Pleiotropic Functions of High Fat Diet in the Etiology of Osteoarthritis.

Obesity is a risk factor for osteoarthritis (OA). To investigate the roles of increased mechanical loading in the onset of obesity-induced OA, knee joints were histologically analyzed after applying a tail suspension (TS) model to a high-fat diet (HFD)-induced OA model. Mice were divided into four groups: normal diet (ND) with normal loading (NL) group; HFD with NL group; ND with TS group; and HFD with TS group. Whole knee joints were evaluated by immunohistological analysis. The infrapatellar fat pad (IPFP) was excised and mRNA expression profiles were compared by qPCR analysis. After twelve weeks of the diet, body weight was increased by HFD in both the NL group and TS group. Upon histological analysis, the irregularity of the surface layer of articular cartilage was observed only in the NL+HFD group. Osteophyte area increased as a result of HFD in both the NL and TS groups, although osteophyte area in the TS+HFD group was smaller than that of the NL+HFD group. In the evaluation of the IPFP by qPCR, adipokines and inflammatory cytokines also increased as a result of HFD. While TGF-ß increased as a result of HFD, the trend was slightly lower in the TS group, in parallel with osteophyte area.
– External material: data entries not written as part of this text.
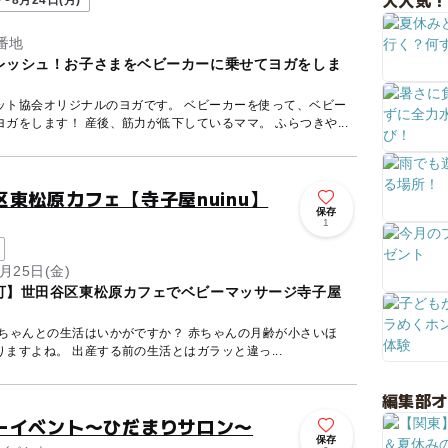
大人気！
〜8月24日(月)
番地
レッシュ！お子さまをベビーカーに乗せてヨガをしま
ット協会オリジナルのヨガです。 ベビーカーを使って、ベビー
ガをします！ 産後、筋力が低下しているママ。 ふらつきや...
東松原カフェ【寺子屋nuinu】
保存
1
月25日(金)
可】世田谷区東松原カフェでベビーマッサージ寺子屋
生活はいかがですか？ 赤ちゃんの月齢が小さいほ
ど、お家にいる時間が長くなりますよね。 出産する前の生活とはガラッと違っ...
編集部
ーイベント〜ひだまりサロン〜
保存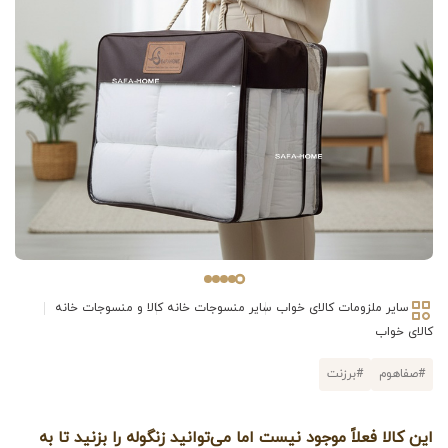
سایر ملزومات کالای خواب
سایر منسوجات خانه
کالا و منسوجات خانه
کالای خواب
#صفاهوم
#برزنت
این کالا فعلاً موجود نیست اما می‌توانید زنگوله را بزنید تا به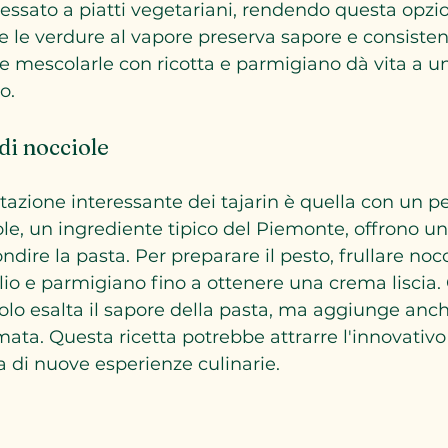
essato a piatti vegetariani, rendendo questa opzi
e le verdure al vapore preserva sapore e consisten
 e mescolarle con ricotta e parmigiano dà vita a un
o.
 di nocciole
tazione interessante dei tajarin è quella con un pe
ole, un ingrediente tipico del Piemonte, offrono u
dire la pasta. Per preparare il pesto, frullare nocc
aglio e parmigiano fino a ottenere una crema liscia.
lo esalta il sapore della pasta, ma aggiunge anc
ata. Questa ricetta potrebbe attrarre l'innovativo
ca di nuove esperienze culinarie.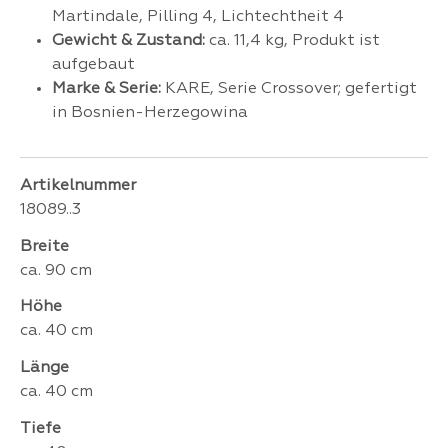
Martindale, Pilling 4, Lichtechtheit 4
Gewicht & Zustand:
ca. 11,4 kg, Produkt ist
aufgebaut
Marke & Serie:
KARE, Serie Crossover; gefertigt
in Bosnien-Herzegowina
Artikelnummer
18089..3
Breite
ca. 90 cm
Höhe
ca. 40 cm
Länge
ca. 40 cm
Tiefe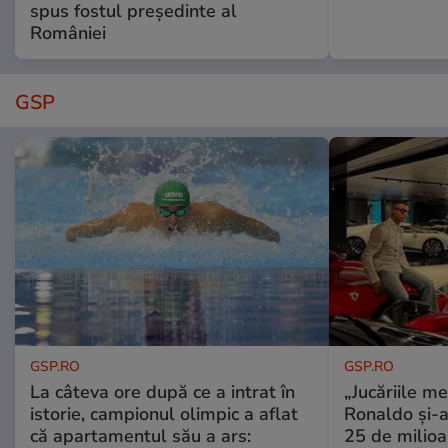
spus fostul președinte al
României
GSP
GSP.RO
GSP.RO
La câteva ore după ce a intrat în
„Jucăriile me
istorie, campionul olimpic a aflat
Ronaldo și-a
că apartamentul său a ars:
25 de milioa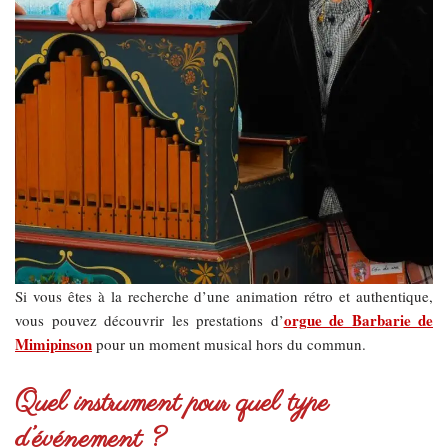
Si vous êtes à la recherche d’une animation rétro et authentique,
orgue de Barbarie de
vous pouvez découvrir les prestations d’
Mimipinson
pour un moment musical hors du commun.
Quel instrument pour quel type
d’événement ?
To detect apoptosis of articular chondrocytes, TUNEL staining was employed. TUNEL-positive cells were abundantly observed in the articular cartilage in the HFD mice regardless of mechanical loading. IPFP inflammation, enhanced chondrocyte apoptosis, and osteophyte formation were seen even in the TS group as a result of a HFD. In all, these data demonstrate that HFD contributed to osteophyte formation through mechanical loading dependent and independent mechanisms.

Xanthine oxidoreductase activation is implicated in the onset of metabolic arthritis.
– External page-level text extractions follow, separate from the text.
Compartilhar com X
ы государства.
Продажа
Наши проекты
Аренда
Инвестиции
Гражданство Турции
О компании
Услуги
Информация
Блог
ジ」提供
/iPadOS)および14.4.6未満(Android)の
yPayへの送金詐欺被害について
A metabolic syndrome (MetS) is accompanied by hyperuricemia, during which xanthine oxidoreductase (XOR) catalyzes the production of uric acid. In the cohort study, a correlation between uric acid concentration in the synovial fluid and osteoarthritis (OA) incidence is observed. The purpose of our study was to elucidate XOR function in terms of correlation between MetS and OA. Seven week-old male C57BL6J mice were fed normal diet (ND) or high fat diet (HFD) with or without febuxostat (FEB), a XOR inhibitor. HFD stimulated xanthine oxidase activity in the IPFP and the visceral fat. OA changes at the site of the knee joints had progressed due to HFD, but these changes were reduced upon FEB administration. IL-1ß expression in the HFD group was increased in accordance with the enhancement of NLRP3 or iNOS expression in the IPFP, whereas it was inhibited by FEB administration. In the organ culture system, when the IPFP was stimulated with insulin, IL-1ß expression was increased in accordance with the increase of NLRP3 expression; however, they were reduced by FEB administration. Based on the above results, we showed that inflammasome activation accompanied by an increase in XOR activity contributed to IPFP inflammation followed by OA progression.
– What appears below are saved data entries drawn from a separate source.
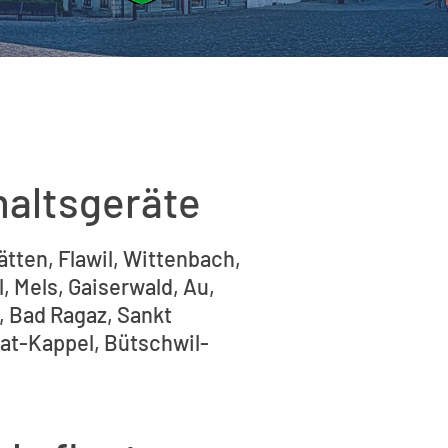
haltsgeräte
ätten, Flawil, Wittenbach,
 Mels, Gaiserwald, Au,
, Bad Ragaz, Sankt
at-Kappel, Bütschwil-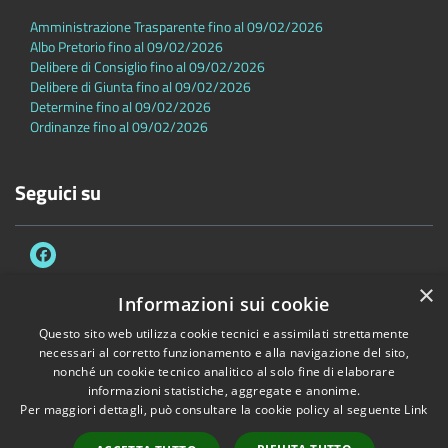
Amministrazione Trasparente fino al 09/02/2026
Albo Pretorio fino al 09/02/2026
Delibere di Consiglio fino al 09/02/2026
Delibere di Giunta fino al 09/02/2026
Determine fino al 09/02/2026
Ordinanze fino al 09/02/2026
Seguici su
×
Informazioni sui cookie
Questo sito web utilizza cookie tecnici e assimilati strettamente
Accessibilità
Privacy
Cookie
Mappa del sito
necessari al corretto funzionamento e alla navigazione del sito,
Dichiarazione di accessibilità
nonché un cookie tecnico analitico al solo fine di elaborare
informazioni statistiche, aggregate e anonime.
Copyright © 2026 • Comune di Sambuca Pistoiese • Powered by
Per maggiori dettagli, può consultare la cookie policy al seguente
Link
Municipium
•
Accesso redazione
Pivotal role of Sirt6 in the crosstalk among ageing, metabolic syndrome and osteoarthritis.

Osteoarthritis (OA) is a chronic degenerative joint disorder commonly associated with metabolic syndrome. As ageing and obesity has a great impact on the initiation/severity of OA, herein we sought to investigate the involvement of Sirt6 in the crosstalk between ageing and metabolic syndrome/OA. Sirt6 haploinsufficiency in mice promoted the expression of inflammatory cytokines in the IPFP. Enhanced inflammation of the IPFP in the aged Sirt6 ± HFD group was paralleled with accelerated OA change, including osteophyte growth and chondrocyte hypertrophy. Conversely, mesenchyme-specific Sirt6-deficient mice revealed both attenuated chondrocyte hypertrophy and proteoglycan synthesis, although chondrocyte senescence was enhanced as shown in the aged WT mice. Thus Sirt6 has key roles in the relationship among ageing, metabolic syndrome, and OA.